Cheltenham kicks off tomorrow and while things might be a bit different this year due to Covid, there's one thing that is sure to raise a smile – the wacky racehorse names.
Whether it's a tongue-twister to make a commentator sweat or an X-rated moniker that somehow has slipped through the standards' net, there have been some side-splitting names in racing history.
Here Daily Star saddles up for a look at some of the funniest.
Sheila Blige: But will she? This chestnut filly only had one win in 12 races between 2001 and 2002.
Hoof Hearted: This nag’s a real gas when you say its name fast.
Geespot: A cheeky moniker perfect for the offspring of Pursuit Of Love and My Discovery.
Bad News: This nag got its name because “bad news travels fast”. It went on to win 47 races over eight years.
Sotally Tober: You can only pronounce this right after a couple of Guinnesses.
Maythehorsebewithyou: One for the Star Wars fans, this horse used the force to come fifth in Australia’s famous Melbourne Cup.
Wear The Fox Hat: Sadly this naughty name was spotted by an eagle-eyed official on his debut outing – and, after some quick paperwork, had to run under “Noname”.
Whykickamoocow: Pity the commentator that had to shout out this US horse’s moniker.
Weareagrandmother: If you want to name your horse after a person, you have to have their permission. Margaret Thatcher turned down writer Clement Freud – so he came up with this.
Passing Wind: No wonder he won by a distance on both his first-placed races… you wouldn’t want to be behind.
Noble Locks: Say it quickly – but not in polite company.
Finmental: No-one really noticed this naughty name until another horse ran called Hesfinmentaltoo.
DoReMiFaSaLaTiDo: Someone’s a fan of The Sound Of Music, but probably not the announcer who had to shout
Ha Ha Ha: The last laugh was on the owners – in a six-race career, he finished last twice and was pulled up on two other occasions.

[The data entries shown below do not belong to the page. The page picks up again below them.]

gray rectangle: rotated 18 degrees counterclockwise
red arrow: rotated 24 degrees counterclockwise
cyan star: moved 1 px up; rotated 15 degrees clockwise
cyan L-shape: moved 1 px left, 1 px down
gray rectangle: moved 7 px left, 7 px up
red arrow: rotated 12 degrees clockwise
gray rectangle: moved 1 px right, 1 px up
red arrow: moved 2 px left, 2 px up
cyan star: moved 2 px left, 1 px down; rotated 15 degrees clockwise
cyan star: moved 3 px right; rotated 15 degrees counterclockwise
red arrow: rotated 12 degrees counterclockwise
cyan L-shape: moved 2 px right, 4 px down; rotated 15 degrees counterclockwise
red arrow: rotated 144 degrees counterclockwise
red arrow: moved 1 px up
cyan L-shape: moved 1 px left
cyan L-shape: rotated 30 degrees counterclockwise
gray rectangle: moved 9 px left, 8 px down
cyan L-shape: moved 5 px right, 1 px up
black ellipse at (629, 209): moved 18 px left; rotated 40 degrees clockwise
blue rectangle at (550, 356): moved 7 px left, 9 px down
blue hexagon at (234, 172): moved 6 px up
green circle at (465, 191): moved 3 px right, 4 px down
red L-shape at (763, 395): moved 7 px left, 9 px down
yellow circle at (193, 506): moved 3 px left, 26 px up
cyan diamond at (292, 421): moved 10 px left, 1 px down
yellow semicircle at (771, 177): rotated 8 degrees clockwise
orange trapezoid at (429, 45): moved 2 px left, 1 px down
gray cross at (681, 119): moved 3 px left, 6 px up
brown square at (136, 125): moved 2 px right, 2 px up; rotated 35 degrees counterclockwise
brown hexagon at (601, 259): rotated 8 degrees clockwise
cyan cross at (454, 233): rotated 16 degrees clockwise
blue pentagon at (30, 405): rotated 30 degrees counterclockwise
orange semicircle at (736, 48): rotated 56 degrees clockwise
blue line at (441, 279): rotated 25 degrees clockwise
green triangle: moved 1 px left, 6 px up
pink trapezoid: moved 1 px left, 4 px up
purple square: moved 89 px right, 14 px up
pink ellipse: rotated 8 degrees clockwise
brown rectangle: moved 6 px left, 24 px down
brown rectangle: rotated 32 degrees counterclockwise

Arrrrr: Whoever named this American gelding must have been watching too much pirate TV.
Step on Degas: A highbrow pun for this racer.
Some Horse/Another Horse: Former Liverpool team-mates Robbie Fowler and Steve McManaman bought these two – another fail for commentators.
Big T*ts: This French-trained filly boobed on the track, finishing unplaced in six races.
● Others failed to make it past the British Horse Racing Authority. But we can just about mention: Chit Hot, Harry Balzitch, Pee Ness, Hucking Fell, Norfolk Enchants, Ivana Tinkle, OliBeefHooked, Pee Nesenvy.